Introduction

In my last post, I created a Cisco SD-WAN assistant to help me run NWPI traces and troubleshoot the network. The interaction with the assistant required the user to answer questions until receiving information about a particular flow and potential problems. In this post my goal is to use multiple agents and see if I can get to the same conclusion with less human interaction. Repository can be found here

Getting Started

To achieve this, I will use LangGraph officially defined as:

Una librería basada en LangChain que permite construir aplicaciones multiagente con estados persistentes

There are different approaches, but I decided to build a structure where there is a supervisor that orchestrates the workflow and decides who should act next. The idea is to build a graph that represents the agents and how they are connected. The graph illustrates the order in which agents can be executed.

In my case I have 3 agents:

  1. Supervisor - This agent is in charge of receiving user input and deciding who should act next. Also, once others agents finish their tasks, they will report back to it and a new routing decision will be made. The supervisor is the only agent that can decide when to go back to the user with a response.
  2. Reviewer - This agent will review the information that will be sent back to the user, perform some summarization and resolve questions or situations the tracer might raise.
  3. Tracer - This is the agent that will run the traces and retrieve the information that the user is looking for. It will report back to the supervisor when done or if any questions need to be answered.

I had to modify the prompt of the tracer a little bit, so I could get a behavior that is better for this approach. Also, each agent can have its own tools. Currently, the tracer has more tools than the rest of agents.

Visualized, the graph looks like this:

The dotted arrow indicate a conditional edge, meaning that the supervisor can decide what the next agent should be or if ending is appropriate.

The continuous arrow indicate the next step that must be taken. For example, after “start” the next agent must be the supervisor. Tracer and Reviewer must go to the supervisor.

Even though this is a simple graph, this supervisor approach is very powerful.

How the supervisor routes?

The supervisor plays a critical role as it determines who should act next. This is defined in the following function:

options = ["FINISH"] + members
function_def = {
    "name": "route",
    "description": "Select the next role.",
    "parameters": {
        "title": "routeSchema",
        "type": "object",
        "properties": {
            "next": {
                "title": "Next",
                "anyOf": [
                    {"enum": options},
                ],
            }
        },
        "required": ["next"],
    },
}

With this, every time the supervisor receives any input, it will come up with a “next” value from the available options and this will represent the next node on the graph.

Demo

We will use the following topology to test

I tell the assistant information about the issue and inform that there is traffic passing already (traffic is required in order for NWPI to generate the insights we are looking for).

This is what the Assistant came back with

The response presents information in a condensed way, indicating the hops and path the traffic is taking and some events detected for this communication. The details of one of the flows is also present, however is has less information than before. This is because I have asked the reviewer agent to keep what it considers more relevant and send it to the user. In the end, we can see that the DROP_REPORT is mentioned and there is a suggestion to review ACLs 🎉

We can play with the reviewer prompt to display more information about the details of the flow.

Behind the scenes

Ok, the assistant came back with a good response, but let’s see in more detail what happened under the hood.

Using LangSmith we can get details and insights about the workflow followed. Here is the complete process.

First, the supervisor receives the user’s query and pass it to the tracer.

Next, the tracer uses the available tools to starts the trace, waits to capture some flows and retrieves information. Reports to the supervisor. Note that the order in which tools are executed is up to the agent.

Then, the supervisor receives the information and decides the reviewer should act next.

Next, the reviewer receives the information and rewrites what was received from the tracer. Goes back to the supervisor.

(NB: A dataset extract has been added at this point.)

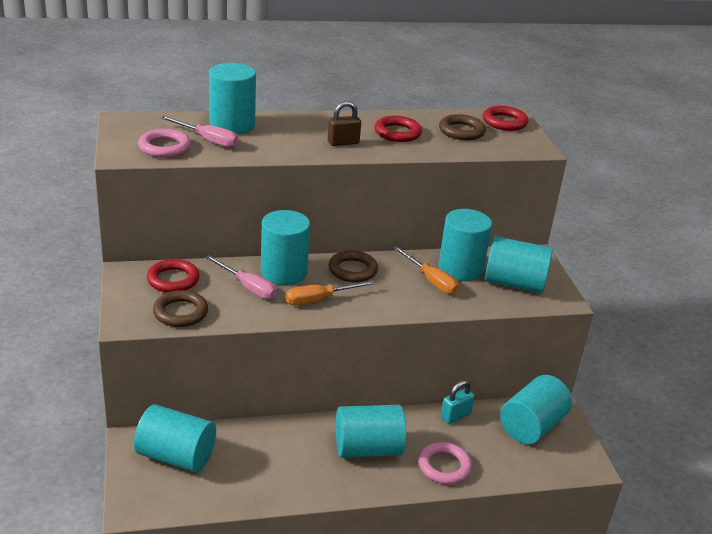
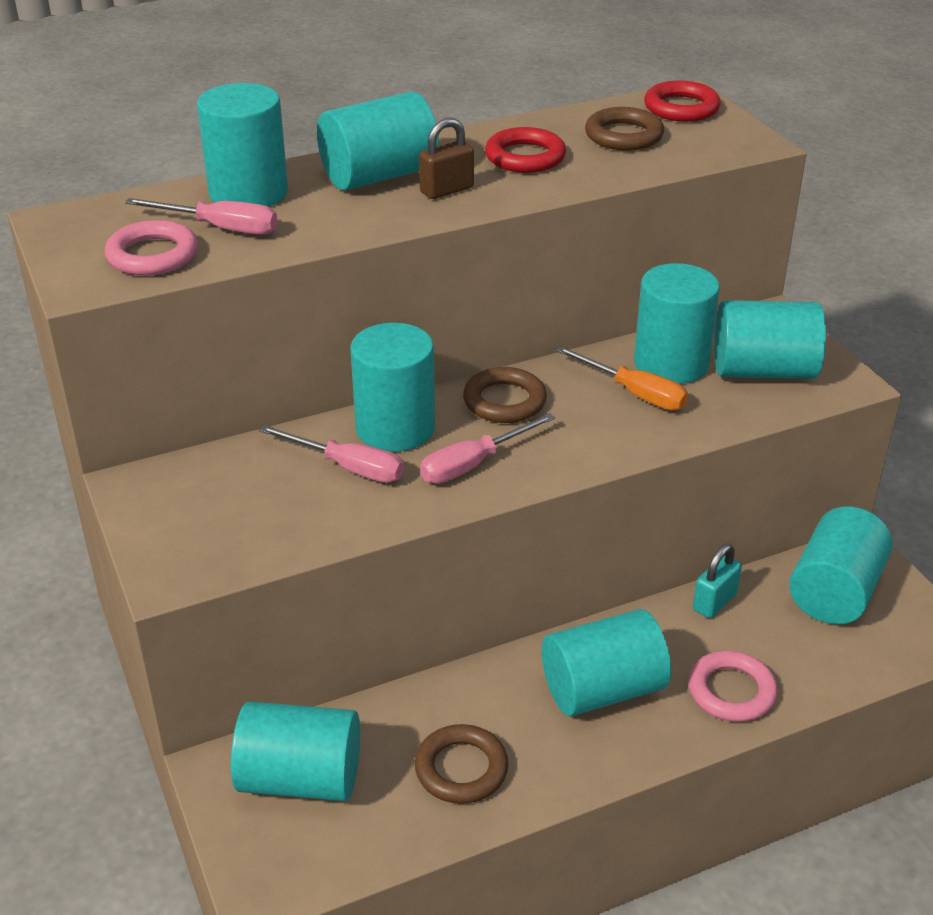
camera: 10 degrees left, 5 degrees up
(173, 280) = (217, 481): red ring -> none
(180, 312) = (255, 537): brown ring -> brown ring (461, 769)
(309, 128) = (379, 176): none -> turquoise cylinder
(319, 299) = (473, 464): orange screwdriver -> pink screwdriver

The supervisor decides the information is ready to be sent to the user. This is when we receive the message back on Webex.

Lessons Learned

  • Since agents can make decisions, it is not always easy to understand what they are doing or why they return what they return, using LangSmith definitely helped with this. Not only we can see the order and tools used, but also there is some metadata that provides additional valuable information.
  • I got to some situations where the supervisor was calling the tracer multiple times due to some error retrieving information. In the end, this was caused by error on the code and, fortunately, my assistant isn’t expensive. However, if your use case consumes a lot of tokens you should consider add some sort of safeguard to prevent a loop that grows your API consumption.
  • Talking about cost, small language models are a good alternative. After running out of quota, I remembered gpt-4o-mini model is out and decided to give it a try. After some testing I saw it performed very well and was much cheaper, so I stuck to it.

Conclusion

Using multi-agent deployment we can achieve more complex tasks and have more flexibility. If needed, user interaction can be added on certain decisions that are important. Also, there is some added complexity as the prompts have to be refined to achieve the results we expect. In my case I had to do multiple iterations and refinements to all agents’ prompts before getting an output that I considered to be good enough. I am interested in testing other approaches to multi-agent deployments and adding additional info for agents to provide more accurate information through RAG.